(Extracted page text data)
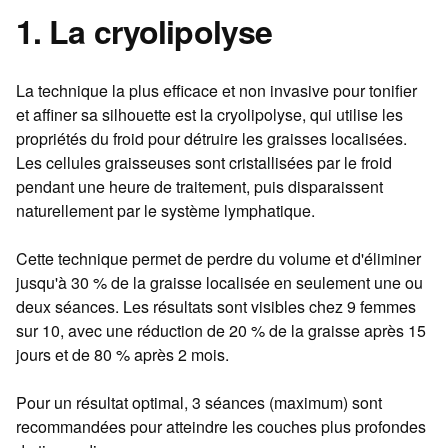
1. La cryolipolyse
La technique la plus efficace et non invasive pour tonifier
et affiner sa silhouette est la cryolipolyse, qui utilise les
propriétés du froid pour détruire les graisses localisées.
Les cellules graisseuses sont cristallisées par le froid
pendant une heure de traitement, puis disparaissent
naturellement par le système lymphatique.
Cette technique permet de perdre du volume et d'éliminer
jusqu'à 30 % de la graisse localisée en seulement une ou
deux séances. Les résultats sont visibles chez 9 femmes
sur 10, avec une réduction de 20 % de la graisse après 15
jours et de 80 % après 2 mois.
Pour un résultat optimal, 3 séances (maximum) sont
recommandées pour atteindre les couches plus profondes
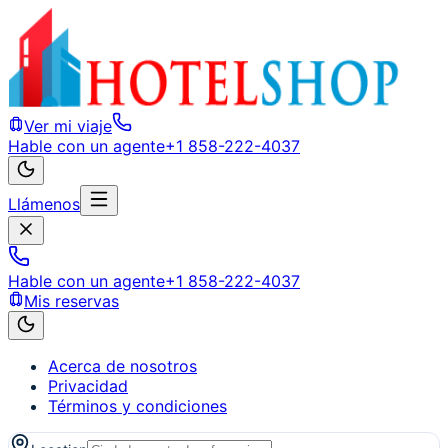
Ver mi viaje
Hable con un agente
+1 858-222-4037
Llámenos
Hable con un agente
+1 858-222-4037
Mis reservas
Acerca de nosotros
Privacidad
Términos y condiciones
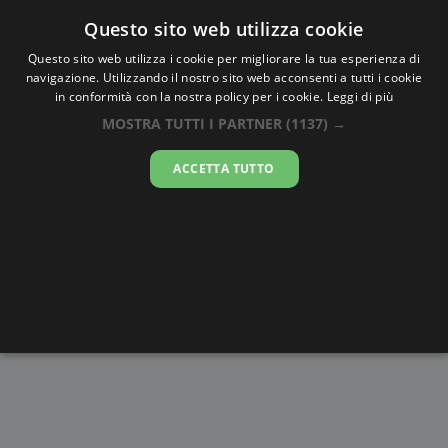
Oraesatta
.co
Questo sito web utilizza cookie
Questo sito web utilizza i cookie per migliorare la tua esperienza di
navigazione. Utilizzando il nostro sito web acconsenti a tutti i cookie
Ora Esatta
Argentina
in conformità con la nostra policy per i cookie.
Leggi di più
MOSTRA TUTTI I PARTNER
(1137) →
13:12:07
ACCETTA TUTTO
domenica 9 agosto 2026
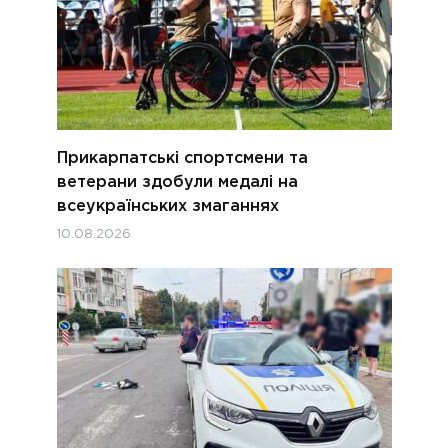
Прикарпатські спортсмени та
ветерани здобули медалі на
всеукраїнських змаганнях
10.08.2026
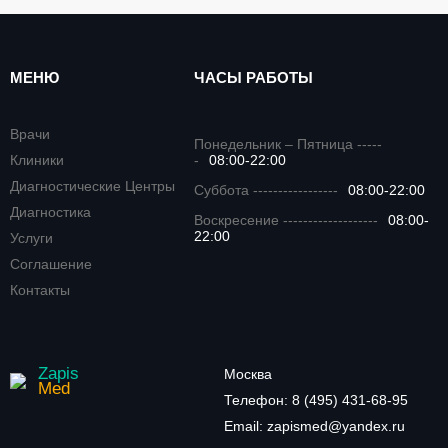
МЕНЮ
ЧАСЫ РАБОТЫ
Врачи
Понедельник – Пятница -----
Клиники
-
08:00-22:00
Диагностические Центры
Суббота -----------------
08:00-22:00
Диагностика
Воскресение -------------------
08:00-
22:00
Услуги
Соглашение
Контакты
Zapis
Москва
Med
Телефон:
8 (495) 431-68-95
Email:
zapismed@yandex.ru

### Exercise aim
Return every text line from all of the data above without changing anything, and leave the pictures out of your answer.

### Problem solution
1. La cryolipolyse
La technique la plus efficace et non invasive pour tonifier
et affiner sa silhouette est la cryolipolyse, qui utilise les
propriétés du froid pour détruire les graisses localisées.
Les cellules graisseuses sont cristallisées par le froid
pendant une heure de traitement, puis disparaissent
naturellement par le système lymphatique.
Cette technique permet de perdre du volume et d'éliminer
jusqu'à 30 % de la graisse localisée en seulement une ou
deux séances. Les résultats sont visibles chez 9 femmes
sur 10, avec une réduction de 20 % de la graisse après 15
jours et de 80 % après 2 mois.
Pour un résultat optimal, 3 séances (maximum) sont
recommandées pour atteindre les couches plus profondes
Ver mi viaje
Hable con un agente
+1 858-222-4037
Llámenos
Hable con un agente
+1 858-222-4037
Mis reservas
Acerca de nosotros
Privacidad
Términos y condiciones
Oraesatta
.co
Questo sito web utilizza cookie
Questo sito web utilizza i cookie per migliorare la tua esperienza di
navigazione. Utilizzando il nostro sito web acconsenti a tutti i cookie
Ora Esatta
Argentina
in conformità con la nostra policy per i cookie.
Leggi di più
MOSTRA TUTTI I PARTNER
(1137) →
13:12:07
ACCETTA TUTTO
domenica 9 agosto 2026
Прикарпатські спортсмени та
ветерани здобули медалі на
всеукраїнських змаганнях
10.08.2026
МЕНЮ
ЧАСЫ РАБОТЫ
Врачи
Понедельник – Пятница -----
Клиники
-
08:00-22:00
Диагностические Центры
Суббота -----------------
08:00-22:00
Диагностика
Воскресение -------------------
08:00-
22:00
Услуги
Соглашение
Контакты
Zapis
Москва
Med
Телефон:
8 (495) 431-68-95
Email:
zapismed@yandex.ru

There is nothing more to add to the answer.